One day in 2008 a Kenyan fisherman walked into the workshop of a Swiss artist who was mending a broken heart and asked for a job. The artist didn’t have a job for the fisherman, but she did have a need for some old tanga, which means Indian dow (fishing boat) sail in Kiswahili. She regarded tanga as a piece of art created by the years spent exposed to the wind, rain, sun and salt of the Indian Ocean, and she wanted to use it as a canvas. The fisherman knew where old tanga was plentiful and returned with some a few days later. The color was magnificent, sepia tinged and sun baked, impossible to reproduce even if one tried hard…time and weather were the masters of this material.

The artist and the fisherman began to paint, at first a broken heart, then whatever the mood of the moment inspired. They painted poems, people, animals and stars, even the occasional squid. They wanted to share their message of “love, love and more love” with people all over the world so the artist and the fisherman turned the tangas into handbags, each crafted and painted by hand then set out underneath the Kenyan sun to dry.

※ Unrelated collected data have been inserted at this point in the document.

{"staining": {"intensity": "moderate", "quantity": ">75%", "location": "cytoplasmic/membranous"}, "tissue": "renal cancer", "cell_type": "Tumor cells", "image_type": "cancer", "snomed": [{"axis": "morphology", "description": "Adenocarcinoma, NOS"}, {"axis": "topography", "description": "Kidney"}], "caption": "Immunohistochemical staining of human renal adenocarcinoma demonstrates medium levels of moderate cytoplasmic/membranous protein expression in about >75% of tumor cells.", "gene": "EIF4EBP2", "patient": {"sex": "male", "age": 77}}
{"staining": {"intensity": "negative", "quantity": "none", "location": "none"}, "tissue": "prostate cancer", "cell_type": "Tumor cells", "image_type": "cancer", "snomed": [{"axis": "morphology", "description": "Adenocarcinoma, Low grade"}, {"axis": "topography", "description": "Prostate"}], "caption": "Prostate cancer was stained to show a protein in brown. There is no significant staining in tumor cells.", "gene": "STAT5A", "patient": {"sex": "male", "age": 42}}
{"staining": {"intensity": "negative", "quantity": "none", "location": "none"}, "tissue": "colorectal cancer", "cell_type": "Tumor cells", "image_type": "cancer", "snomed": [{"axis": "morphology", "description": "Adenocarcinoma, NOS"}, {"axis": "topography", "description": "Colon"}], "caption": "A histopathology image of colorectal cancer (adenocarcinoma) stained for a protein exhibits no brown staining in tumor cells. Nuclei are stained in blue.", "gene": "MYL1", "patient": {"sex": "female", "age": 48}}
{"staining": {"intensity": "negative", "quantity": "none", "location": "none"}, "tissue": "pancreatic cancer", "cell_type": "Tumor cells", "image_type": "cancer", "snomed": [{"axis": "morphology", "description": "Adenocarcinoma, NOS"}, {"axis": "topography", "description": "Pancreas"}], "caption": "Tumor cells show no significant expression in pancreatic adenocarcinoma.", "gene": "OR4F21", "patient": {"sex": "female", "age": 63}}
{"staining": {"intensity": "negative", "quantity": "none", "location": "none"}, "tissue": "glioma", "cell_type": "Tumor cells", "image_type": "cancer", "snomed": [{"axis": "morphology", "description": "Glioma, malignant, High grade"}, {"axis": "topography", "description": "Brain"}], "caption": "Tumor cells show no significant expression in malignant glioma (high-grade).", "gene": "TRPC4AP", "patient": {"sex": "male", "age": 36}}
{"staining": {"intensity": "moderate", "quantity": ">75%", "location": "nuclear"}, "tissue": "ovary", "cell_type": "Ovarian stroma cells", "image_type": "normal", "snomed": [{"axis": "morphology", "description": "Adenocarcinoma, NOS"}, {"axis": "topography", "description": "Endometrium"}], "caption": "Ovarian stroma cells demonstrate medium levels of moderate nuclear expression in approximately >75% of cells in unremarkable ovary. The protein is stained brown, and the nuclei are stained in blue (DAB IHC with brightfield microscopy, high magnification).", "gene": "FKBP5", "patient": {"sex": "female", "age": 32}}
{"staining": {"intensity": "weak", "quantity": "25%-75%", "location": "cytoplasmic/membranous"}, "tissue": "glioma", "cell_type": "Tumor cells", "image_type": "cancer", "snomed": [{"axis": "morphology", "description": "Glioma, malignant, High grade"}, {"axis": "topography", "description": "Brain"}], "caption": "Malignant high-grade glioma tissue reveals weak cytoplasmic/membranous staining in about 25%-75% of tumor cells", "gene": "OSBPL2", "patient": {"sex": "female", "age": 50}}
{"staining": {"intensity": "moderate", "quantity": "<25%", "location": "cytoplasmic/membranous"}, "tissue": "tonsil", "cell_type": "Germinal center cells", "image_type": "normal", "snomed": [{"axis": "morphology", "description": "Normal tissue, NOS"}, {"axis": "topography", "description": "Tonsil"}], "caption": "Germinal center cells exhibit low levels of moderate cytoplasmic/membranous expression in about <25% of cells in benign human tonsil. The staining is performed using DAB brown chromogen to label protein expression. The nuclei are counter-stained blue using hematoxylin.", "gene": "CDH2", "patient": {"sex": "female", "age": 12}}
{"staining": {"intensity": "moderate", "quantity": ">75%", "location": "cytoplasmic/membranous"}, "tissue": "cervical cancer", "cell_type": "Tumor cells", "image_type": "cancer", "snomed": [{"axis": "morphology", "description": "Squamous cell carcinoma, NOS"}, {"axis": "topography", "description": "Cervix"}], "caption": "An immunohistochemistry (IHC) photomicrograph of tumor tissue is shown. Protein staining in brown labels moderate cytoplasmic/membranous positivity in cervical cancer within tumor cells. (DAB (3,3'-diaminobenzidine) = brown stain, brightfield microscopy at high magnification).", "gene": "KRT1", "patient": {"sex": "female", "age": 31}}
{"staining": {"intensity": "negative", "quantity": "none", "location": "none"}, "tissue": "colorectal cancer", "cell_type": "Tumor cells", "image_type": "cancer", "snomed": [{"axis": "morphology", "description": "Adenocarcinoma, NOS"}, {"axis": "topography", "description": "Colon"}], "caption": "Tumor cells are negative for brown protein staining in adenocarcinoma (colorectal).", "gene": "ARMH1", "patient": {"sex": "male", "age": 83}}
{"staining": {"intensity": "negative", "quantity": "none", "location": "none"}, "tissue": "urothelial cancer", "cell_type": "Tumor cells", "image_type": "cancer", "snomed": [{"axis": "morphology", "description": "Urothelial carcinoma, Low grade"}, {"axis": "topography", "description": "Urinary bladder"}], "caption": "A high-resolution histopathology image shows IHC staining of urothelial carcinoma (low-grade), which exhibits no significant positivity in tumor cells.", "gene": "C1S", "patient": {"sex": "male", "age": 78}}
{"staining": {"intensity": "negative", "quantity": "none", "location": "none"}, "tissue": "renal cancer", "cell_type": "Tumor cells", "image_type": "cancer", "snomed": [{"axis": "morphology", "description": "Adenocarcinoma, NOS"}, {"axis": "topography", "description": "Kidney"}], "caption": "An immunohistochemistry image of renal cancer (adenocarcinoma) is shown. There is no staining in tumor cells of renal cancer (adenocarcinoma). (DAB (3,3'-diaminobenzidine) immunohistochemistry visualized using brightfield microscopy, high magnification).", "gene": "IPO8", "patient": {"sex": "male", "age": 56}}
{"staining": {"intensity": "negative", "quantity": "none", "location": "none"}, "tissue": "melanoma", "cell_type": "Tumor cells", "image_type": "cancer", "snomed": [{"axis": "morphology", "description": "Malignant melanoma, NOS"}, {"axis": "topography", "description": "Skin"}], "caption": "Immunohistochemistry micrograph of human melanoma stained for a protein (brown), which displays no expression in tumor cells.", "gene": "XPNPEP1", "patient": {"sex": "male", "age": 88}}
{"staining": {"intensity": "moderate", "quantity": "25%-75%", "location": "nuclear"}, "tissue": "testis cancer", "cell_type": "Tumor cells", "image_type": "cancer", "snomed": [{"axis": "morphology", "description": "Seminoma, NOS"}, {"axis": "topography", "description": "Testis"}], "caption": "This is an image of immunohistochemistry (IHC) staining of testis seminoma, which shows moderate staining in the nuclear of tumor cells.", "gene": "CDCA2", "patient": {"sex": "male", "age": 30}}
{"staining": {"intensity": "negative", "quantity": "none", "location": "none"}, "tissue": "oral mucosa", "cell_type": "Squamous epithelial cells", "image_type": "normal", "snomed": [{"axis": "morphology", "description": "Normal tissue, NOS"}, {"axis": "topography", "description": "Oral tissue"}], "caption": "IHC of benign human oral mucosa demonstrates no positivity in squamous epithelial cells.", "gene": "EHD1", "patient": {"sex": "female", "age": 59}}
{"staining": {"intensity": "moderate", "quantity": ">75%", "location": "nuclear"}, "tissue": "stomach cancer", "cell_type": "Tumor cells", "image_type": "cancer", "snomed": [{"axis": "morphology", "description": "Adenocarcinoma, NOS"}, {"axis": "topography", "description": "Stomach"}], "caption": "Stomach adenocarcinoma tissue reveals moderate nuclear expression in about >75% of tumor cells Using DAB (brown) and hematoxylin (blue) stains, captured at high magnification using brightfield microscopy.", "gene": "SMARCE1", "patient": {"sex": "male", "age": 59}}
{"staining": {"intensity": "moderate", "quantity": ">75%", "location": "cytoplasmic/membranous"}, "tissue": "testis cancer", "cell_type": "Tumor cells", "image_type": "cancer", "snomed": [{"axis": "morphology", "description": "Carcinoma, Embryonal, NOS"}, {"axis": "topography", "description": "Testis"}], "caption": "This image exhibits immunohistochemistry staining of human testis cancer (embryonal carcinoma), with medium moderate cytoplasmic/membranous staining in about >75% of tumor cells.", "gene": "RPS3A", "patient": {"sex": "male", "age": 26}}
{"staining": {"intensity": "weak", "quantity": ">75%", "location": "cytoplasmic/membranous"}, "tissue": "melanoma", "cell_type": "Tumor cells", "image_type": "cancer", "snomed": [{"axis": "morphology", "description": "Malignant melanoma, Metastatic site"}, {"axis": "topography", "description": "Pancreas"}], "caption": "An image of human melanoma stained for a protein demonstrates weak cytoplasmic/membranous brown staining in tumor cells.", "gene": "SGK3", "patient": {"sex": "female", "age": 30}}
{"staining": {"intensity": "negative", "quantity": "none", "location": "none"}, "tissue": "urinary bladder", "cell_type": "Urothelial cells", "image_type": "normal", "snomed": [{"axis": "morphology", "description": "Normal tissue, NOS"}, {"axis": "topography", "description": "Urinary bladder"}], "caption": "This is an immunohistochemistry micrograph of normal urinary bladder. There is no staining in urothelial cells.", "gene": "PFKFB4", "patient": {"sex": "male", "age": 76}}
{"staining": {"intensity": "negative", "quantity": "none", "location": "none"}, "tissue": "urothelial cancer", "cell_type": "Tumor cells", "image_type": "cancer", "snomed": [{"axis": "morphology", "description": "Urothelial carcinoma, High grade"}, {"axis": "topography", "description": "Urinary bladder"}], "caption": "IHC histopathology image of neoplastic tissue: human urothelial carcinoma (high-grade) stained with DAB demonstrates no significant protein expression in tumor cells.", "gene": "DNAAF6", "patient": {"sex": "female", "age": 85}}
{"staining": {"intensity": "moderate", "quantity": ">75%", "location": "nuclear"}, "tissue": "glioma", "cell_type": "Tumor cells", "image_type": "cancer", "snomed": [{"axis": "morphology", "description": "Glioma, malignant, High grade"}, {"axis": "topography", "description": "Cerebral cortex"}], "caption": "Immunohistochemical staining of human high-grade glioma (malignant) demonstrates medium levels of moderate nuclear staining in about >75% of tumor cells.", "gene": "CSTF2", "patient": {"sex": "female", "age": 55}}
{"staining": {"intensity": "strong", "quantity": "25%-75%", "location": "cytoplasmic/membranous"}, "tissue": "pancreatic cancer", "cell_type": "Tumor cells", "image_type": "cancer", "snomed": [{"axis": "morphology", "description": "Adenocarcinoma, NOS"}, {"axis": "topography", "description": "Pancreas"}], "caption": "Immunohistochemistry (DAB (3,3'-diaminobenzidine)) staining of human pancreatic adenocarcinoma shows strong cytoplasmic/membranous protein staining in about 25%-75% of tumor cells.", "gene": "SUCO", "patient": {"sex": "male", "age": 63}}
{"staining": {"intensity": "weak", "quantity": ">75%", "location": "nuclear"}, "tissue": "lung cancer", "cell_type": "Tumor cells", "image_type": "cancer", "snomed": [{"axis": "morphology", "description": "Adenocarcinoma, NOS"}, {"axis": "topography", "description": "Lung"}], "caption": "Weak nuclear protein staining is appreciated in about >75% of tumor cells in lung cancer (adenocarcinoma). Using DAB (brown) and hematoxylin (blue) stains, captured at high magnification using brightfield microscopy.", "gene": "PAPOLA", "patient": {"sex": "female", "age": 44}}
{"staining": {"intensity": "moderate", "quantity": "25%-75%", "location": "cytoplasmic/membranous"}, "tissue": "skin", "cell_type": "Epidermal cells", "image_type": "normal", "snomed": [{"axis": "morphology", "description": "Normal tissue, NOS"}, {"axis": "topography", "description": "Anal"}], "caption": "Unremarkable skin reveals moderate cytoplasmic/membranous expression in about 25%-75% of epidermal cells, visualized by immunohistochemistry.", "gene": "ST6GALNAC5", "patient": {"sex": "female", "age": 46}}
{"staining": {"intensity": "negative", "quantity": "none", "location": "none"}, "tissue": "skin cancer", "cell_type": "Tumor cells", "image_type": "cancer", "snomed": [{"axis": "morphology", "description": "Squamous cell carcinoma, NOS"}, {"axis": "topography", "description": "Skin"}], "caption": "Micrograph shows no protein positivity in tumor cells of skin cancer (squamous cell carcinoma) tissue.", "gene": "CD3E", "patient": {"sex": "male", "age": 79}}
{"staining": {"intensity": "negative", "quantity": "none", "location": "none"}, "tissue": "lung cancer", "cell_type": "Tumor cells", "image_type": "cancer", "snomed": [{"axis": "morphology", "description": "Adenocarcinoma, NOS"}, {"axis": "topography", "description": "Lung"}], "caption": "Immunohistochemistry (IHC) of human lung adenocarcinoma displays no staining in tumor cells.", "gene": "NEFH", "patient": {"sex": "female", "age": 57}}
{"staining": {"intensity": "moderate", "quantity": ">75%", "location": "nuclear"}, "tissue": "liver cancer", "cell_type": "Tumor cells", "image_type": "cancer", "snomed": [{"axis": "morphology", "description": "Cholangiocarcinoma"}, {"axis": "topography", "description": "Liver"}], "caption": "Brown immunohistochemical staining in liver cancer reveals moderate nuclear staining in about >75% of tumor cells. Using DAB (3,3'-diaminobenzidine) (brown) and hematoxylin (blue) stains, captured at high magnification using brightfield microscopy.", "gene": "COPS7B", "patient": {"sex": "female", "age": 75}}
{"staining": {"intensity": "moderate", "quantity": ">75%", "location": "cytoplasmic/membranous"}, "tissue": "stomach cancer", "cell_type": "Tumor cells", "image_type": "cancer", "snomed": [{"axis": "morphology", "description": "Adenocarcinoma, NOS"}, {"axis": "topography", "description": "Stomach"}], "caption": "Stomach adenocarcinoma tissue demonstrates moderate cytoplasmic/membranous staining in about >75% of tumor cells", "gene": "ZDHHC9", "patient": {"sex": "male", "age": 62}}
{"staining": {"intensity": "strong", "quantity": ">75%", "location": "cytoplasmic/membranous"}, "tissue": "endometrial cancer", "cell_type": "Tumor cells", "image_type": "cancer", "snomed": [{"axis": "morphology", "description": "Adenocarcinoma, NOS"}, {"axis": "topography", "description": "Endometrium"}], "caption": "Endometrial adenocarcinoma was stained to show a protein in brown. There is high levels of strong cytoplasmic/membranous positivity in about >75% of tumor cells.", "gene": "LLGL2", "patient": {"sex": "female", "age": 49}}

The Ali Lamu bag you buy is truly one of a kind. Carry it with all the love you can.


Francesca Torri Soldini
for Tanzania Maasai Women’s Art

Leave it to the Italians to help spark a renaissance.

In 2006, designer Francesca Torri Soldini and her students at the Istituto Europeo di Design (IED) in Milan embarked on a radical journey with Swiss Conservationist Tati Oliver and the Maasai women of Mkuru. Together, with Istituto Oikos and Oikos East Africa, they initiated the Maasai Women Art project to create business and education opportunities for the talented jewelry makers of Tanzania. Two short years later, fueled by Tati’s energy and leadership, Tanzania Maasai Women Art Limited (TMWA) was registered as an independent non-profit company with its own location in a bustling shopping center in Arusha. Amazing. From humble surroundings to prime retail space in twenty-four months.

Each piece in this expressive collection is an eclectic combination of Italian elegance, traditional Maasai artistry and technical precision with the spirit of the individual artisan ingrained in the materials and design. In Tanzania, women use jewelry to make themselves beautiful, attract mates and communicate their status within the community. Now, thanks to Francesca, Tati and TMWA, they’re using jewelry to create better lives.